FaceApp dates back to 2017. After two years, the app is being reborn. You probably know a celebrity, acquaintances or friends that have used it in recent weeks. Maybe you’re using it yourself. But with all the fun and laughter the Face-Aging function brings, Twitter users raised concerns which spread all over the world in a few hours.
Because the app comes from Russia, a mild paranoia emerged about how the users’ information could be used or abused. Recently, we have witnessed an affair surrounding Facebook having to pay penalty of over 5 billion euros. Many people agree that this only served as a distraction for the public and that the private information of over 87 million users are worth a lot more, so the penalty should have been way heavier. The government even urges Facebook to sell Instagram and Whatsapp.
And now there’s an app which conquered the world and has over 150 million users. Users have willingly agreed to give the app (which allegedly uses highly advanced artificial intelligence) access to their personal information, notably pictures. At the same time, users are asked to renounce all rights to the pictures. In theory that means that a picture you used on the app, could one day end up in an advertisement and there’s nothing in it for you. What’s more, you’d have no leg to stand on if you complained, because you agreed to it before using the app.
But all this anti-propaganda that paints the app as evil, is a bit far-fetched. Facebook, Instagram and many other apps you keep on your smartphone have similar terms and conditions. Therefore, most of these apps access your personal information with your permission. This becomes a problem when the information is used unethically.
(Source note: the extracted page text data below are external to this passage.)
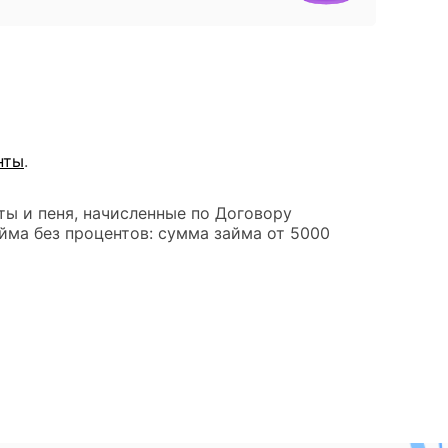
нты
.
ты и пеня, начисленные по Договору
йма без процентов: сумма займа от 5000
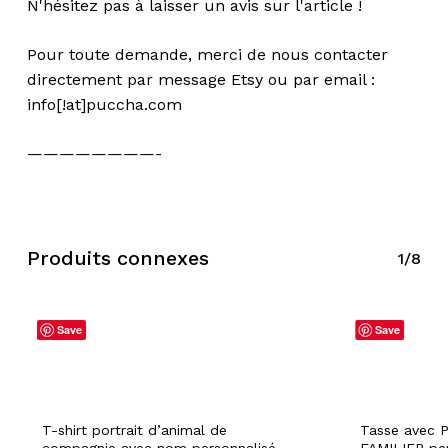
N'hésitez pas à laisser un avis sur l'article !
Pour toute demande, merci de nous contacter
directement par message Etsy ou par email :
info[!at]puccha.com
————————-
Produits connexes
1/8
Save
Save
T-shirt portrait d’animal de
Tasse avec 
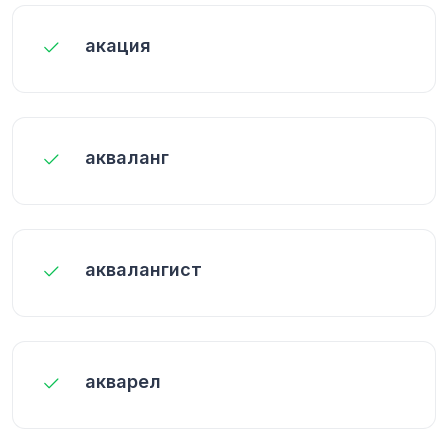
акация
акваланг
аквалангист
акварел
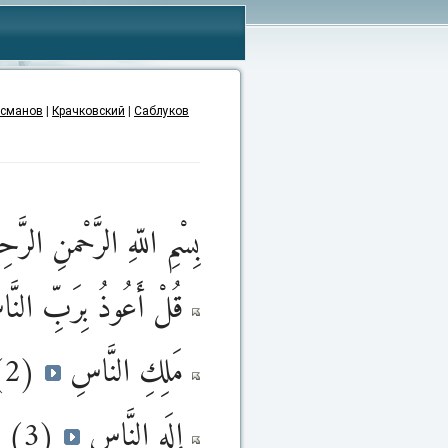
сманов
|
Крачковский
|
Саблуков
بِسْمِ اللّهِ الرَّحْمنِ الرَّحِ
قُلْ أَعُوذُ بِرَبِّ النّ
(2)
مَلِكِ النَّاسِ
(3)
إِلَهِ النَّاسِ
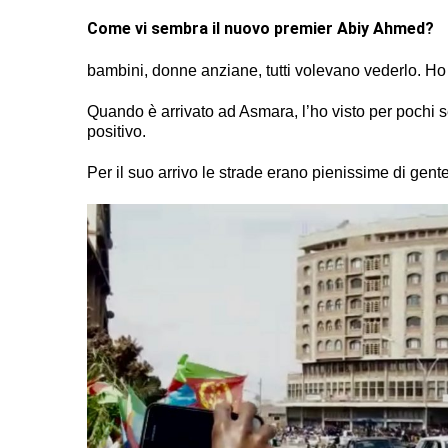
Come vi sembra il nuovo premier Abiy Ahmed?
bambini, donne anziane, tutti volevano vederlo. Ho r
Quando è arrivato ad Asmara, l’ho visto per pochi
positivo.
Per il suo arrivo le strade erano pienissime di gent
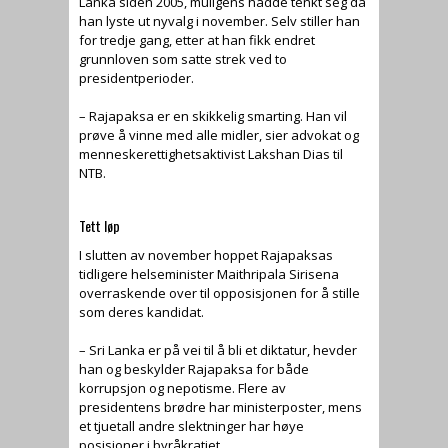
Lanka siden 2005, muligens hadde tenkt seg da
han lyste ut nyvalg i november. Selv stiller han
for tredje gang, etter at han fikk endret
grunnloven som satte strek ved to
presidentperioder.
– Rajapaksa er en skikkelig smarting. Han vil
prøve å vinne med alle midler, sier advokat og
menneskerettighetsaktivist Lakshan Dias til
NTB.
Tett løp
I slutten av november hoppet Rajapaksas
tidligere helseminister Maithripala Sirisena
overraskende over til opposisjonen for å stille
som deres kandidat.
– Sri Lanka er på vei til å bli et diktatur, hevder
han og beskylder Rajapaksa for både
korrupsjon og nepotisme. Flere av
presidentens brødre har ministerposter, mens
et tjuetall andre slektninger har høye
posisjoner i byråkratiet.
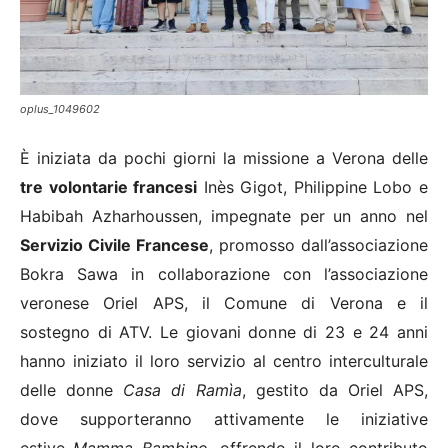
oplus_1049602
È iniziata da pochi giorni la missione a Verona delle
tre volontarie francesi
Inès Gigot, Philippine Lobo e
Habibah Azharhoussen, impegnate per un anno nel
Servizio Civile Francese
, promosso dall’associazione
Bokra Sawa in collaborazione con l’associazione
veronese Oriel APS, il Comune di Verona e il
sostegno di ATV. Le giovani donne di 23 e 24 anni
hanno iniziato il loro servizio al centro interculturale
delle donne
Casa di Ramì
a
, gestito da Oriel APS,
dove supporteranno attivamente le iniziative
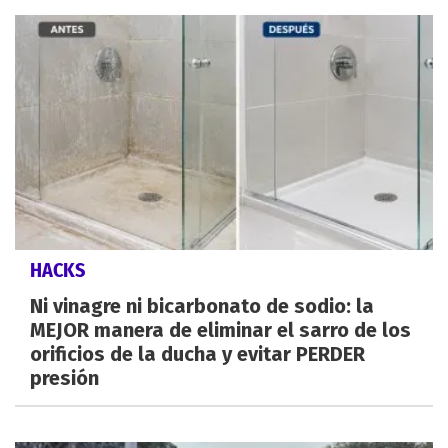
HACKS
Ni vinagre ni bicarbonato de sodio: la
MEJOR manera de eliminar el sarro de los
orificios de la ducha y evitar PERDER
presión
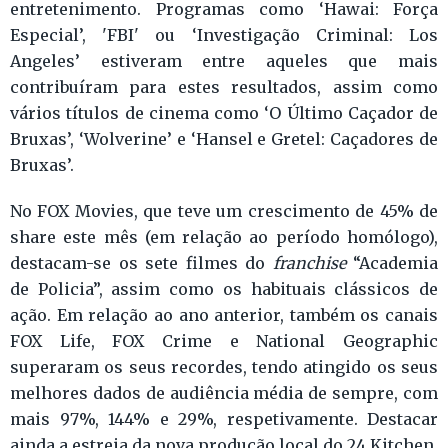
entretenimento. Programas como ‘Hawai: Força
Especial’, 'FBI' ou ‘Investigação Criminal: Los
Angeles’ estiveram entre aqueles que mais
contribuíram para estes resultados, assim como
vários títulos de cinema como ‘O Último Caçador de
Bruxas’, ‘Wolverine’ e ‘Hansel e Gretel: Caçadores de
Bruxas’.
No FOX Movies, que teve um crescimento de 45% de
share este mês (em relação ao período homólogo),
destacam-se os sete filmes do
franchise
“Academia
de Policia”, assim como os habituais clássicos de
ação. Em relação ao ano anterior, também os canais
FOX Life, FOX Crime e National Geographic
superaram os seus recordes, tendo atingido os seus
melhores dados de audiência média de sempre, com
mais 97%, 144% e 29%, respetivamente. Destacar
ainda a estreia da nova produção local do 24 Kitchen,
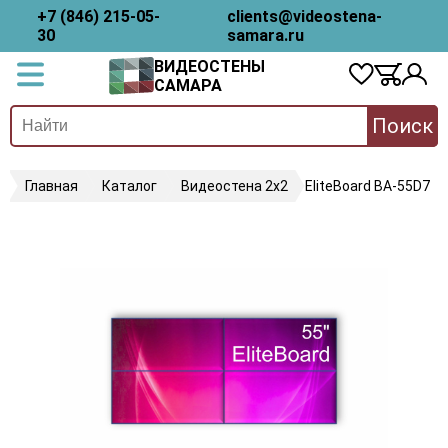
+7 (846) 215-05-
clients@videostena-
30
samara.ru
ВИДЕОСТЕНЫ
САМАРА
Поиск
Главная
Каталог
Видеостена 2x2
EliteBoard BA-55D7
For now, we can only say that the main reason for the uproar is that the app comes from Russia, which has servers in the US as well as for example, in Singapore. Is the West scared of the ‘communist’ East? Is the negative propaganda being spread on purpose or is all of it true and Russia is interested in collecting our information? It’s a matter of opinion and a paradise for conspiracy theorists. But all the media fuss aside – there is no evidence of violating the rules of handling private information and the activities of the company are very transparent.